Parlons un peu du film Easy Money, adaptation de votre premier roman, et qui sort sur les écrans le 30 mars (voir la bande-annonce du film) : avez-vous participé au scénario ?
Je n’ai pas écrit le scénario, mais les producteurs m’ont consulté. Je leur ai dit que je leur faisais confiance, que je n’avais pas matériellement le temps d’écrire le scénario, et je ne savais d’ailleurs pas comment en écrire un.
Mais ils m’ont envoyé des versions intermédiaires du script, on a fait de nombreuses réunions ensemble, j’ai rencontré le réalisateur, le scénariste. J’ai donc été, d’une certaine manière, impliqué dans l’écriture.
Et quelles ont été vos premières impressions en découvrant le film ?
J’avais peur qu’ils en fassent quelque chose de ridicule. Comme j’avais lu le script, je savais ce qu’ils comptaient faire, mais le scénario et le rendu final à l’écran, ça peut être deux choses totalement différentes.
La première version que j’ai vue, c’était une version de 3 heures, et j’étais enchanté de voir mes personnages à l’écran. C’est une impression très étrange. Et je pense que les personnages sont très bons, et bien interprétés. Il y a bien sûr des différences par rapport au roman mais dans l’ensemble ils sont parvenus à conserver l’atmosphère du livre et c’était ce qui était important pour moi : cette impression d’authenticité, les rues et la pègre de Stockholm…
C’est pour moi un très bon film.
Personnellement, j’ai regretté que l’intrigue autour du personnage de Camilla ne se retrouve pas dans le film.

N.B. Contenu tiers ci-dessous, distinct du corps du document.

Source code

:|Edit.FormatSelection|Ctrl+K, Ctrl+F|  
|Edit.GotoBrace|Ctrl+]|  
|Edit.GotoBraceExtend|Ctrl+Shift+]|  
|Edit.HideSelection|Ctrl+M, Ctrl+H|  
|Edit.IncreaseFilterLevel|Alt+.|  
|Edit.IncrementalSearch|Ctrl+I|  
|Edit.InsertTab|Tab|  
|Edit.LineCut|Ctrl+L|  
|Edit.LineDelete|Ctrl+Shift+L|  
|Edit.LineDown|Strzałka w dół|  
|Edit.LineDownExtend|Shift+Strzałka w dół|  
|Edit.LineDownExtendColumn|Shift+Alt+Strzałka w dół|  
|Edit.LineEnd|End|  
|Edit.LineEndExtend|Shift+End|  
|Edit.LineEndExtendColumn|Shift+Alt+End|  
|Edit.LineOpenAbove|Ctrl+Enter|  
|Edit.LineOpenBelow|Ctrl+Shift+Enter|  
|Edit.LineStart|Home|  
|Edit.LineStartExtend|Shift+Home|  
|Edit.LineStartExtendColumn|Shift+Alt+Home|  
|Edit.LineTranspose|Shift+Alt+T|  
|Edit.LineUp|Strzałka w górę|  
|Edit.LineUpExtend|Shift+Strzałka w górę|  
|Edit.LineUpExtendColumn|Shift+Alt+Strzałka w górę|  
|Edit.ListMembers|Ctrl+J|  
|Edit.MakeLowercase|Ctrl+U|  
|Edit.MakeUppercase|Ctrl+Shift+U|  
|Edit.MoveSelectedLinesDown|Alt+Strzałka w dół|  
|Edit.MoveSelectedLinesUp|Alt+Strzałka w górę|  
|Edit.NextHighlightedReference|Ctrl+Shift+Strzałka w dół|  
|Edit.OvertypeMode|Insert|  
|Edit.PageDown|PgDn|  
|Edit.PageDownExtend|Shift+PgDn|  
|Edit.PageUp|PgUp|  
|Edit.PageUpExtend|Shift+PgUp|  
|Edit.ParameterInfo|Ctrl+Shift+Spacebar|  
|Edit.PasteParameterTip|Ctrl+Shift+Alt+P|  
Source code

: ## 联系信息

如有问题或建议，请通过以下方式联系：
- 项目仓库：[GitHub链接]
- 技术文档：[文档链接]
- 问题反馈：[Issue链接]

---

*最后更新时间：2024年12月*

Effectivement, et s’il y a une chose pour laquelle le public a pu être déçu en Suède, c’est ça. Même s’ils ont aimé le film, ils auraient aimé y retrouver cette histoire. Mais je crois savoir qu’ils s’en serviront peut-être dans le deuxième film.
Il y a en effet deux suites à votre premier roman L'Argent facile. Mafia blanche est paru en 2009 chez Plon, et le troisième tome paraîtra en juin 2011 en Suède…
Oui, on y retrouve le même univers, le même Stockholm. Dans le deuxième, le lecteur suit trois nouveaux personnages principaux, et dans le troisième certains personnages du premier reviendront. Ce troisième livre rassemblera donc toutes les histoires des personnages dans une seule intrigue.
Le Salon du Livre met cette année en avant les polars nordiques. Comment vous situez-vous par rapport à la littérature scandinave et auriez-vous des conseils de polars à nous donner ?
Je pense que mes livres s’éloignent un peu de la façon traditionnelle d’écrire des polars en Scandinavie. Je me vois plus dans la tradition d’écrivains américains, comme Denis Lehane ou James Ellroy. Ce sont eux mes véritable sources d’inspiration.
Et il y a aussi, d’une certaine façon, dans mes livres, cette part de critique sociale sur laquelle reposent de nombreux polars scandinaves : montrer que la société n’est pas parfaite et ce que l’on pourrait améliorer.
Le polar traditionnel en Scandinavie se base souvent sur un meurtre et un détective qui mène l’enquête. En ce qui me concerne, mon point de vue, c’est plutôt les criminels.